● **Text shown**
# Description

Given a binary tree, imagine yourself standing on the right side of it, return the values of the nodes you can see ordered from top to bottom.

For example:
Given the following binary tree,
1 <—
/
2 3 <—
\
5 4 <—
You should return [1, 3, 4].

The original problem is here.

The original code is here.

# My Solution

I solve this problem in C++, as below:

``````/*Binary Tree Right Side View
*Author: shuaijiang
*Email: zhaoshuaijiang8@gmail.com
*/
#include<iostream>
#include<stack>
#include<stdlib.h>
using namespace std;

/**
* Definition for a binary tree node.
* struct TreeNode {
*     int val;
*     TreeNode *left;
*     TreeNode *right;
*     TreeNode(int x) : val(x), left(NULL), right(NULL) {}
* };
*/
class Solution {
public:
vector<int> rightSideView(TreeNode* root) {
vector<int> value;
if(root == NULL)
return value;

vector<TreeNode*> oneLevel;
vector<vector<TreeNode*>> myTree;
TreeNode *node;

oneLevel.push_back(root);
myTree.push_back(oneLevel);
while(oneLevel.size()>=1){
vector<TreeNode*> nextLevel;
for(int i=0;i<oneLevel.size();i++)
{
node = oneLevel[i];
if(node->left != NULL)
nextLevel.push_back(node->left);
if(node->right != NULL)
nextLevel.push_back(node->right);
}
if(nextLevel.size()>=1)
myTree.push_back(nextLevel);
oneLevel = nextLevel;
}
for(int i=0;i<myTree.size();i++){
vector<TreeNode*> level = myTree[i];
int size = level.size();
node = level[size-1];
value.push_back(node->val);
}
return value;
}
};
``````

# Note

To solve the problem, we use breadth-first search to search the tree. We get the all values of final node in one level.

● **Stored data**
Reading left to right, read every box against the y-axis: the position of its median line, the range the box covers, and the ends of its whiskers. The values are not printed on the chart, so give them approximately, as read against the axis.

● **Work required**
According to the page on the binary tree right side view, what search method is used to search the tree?

● **Written reply**
Breadth-first search.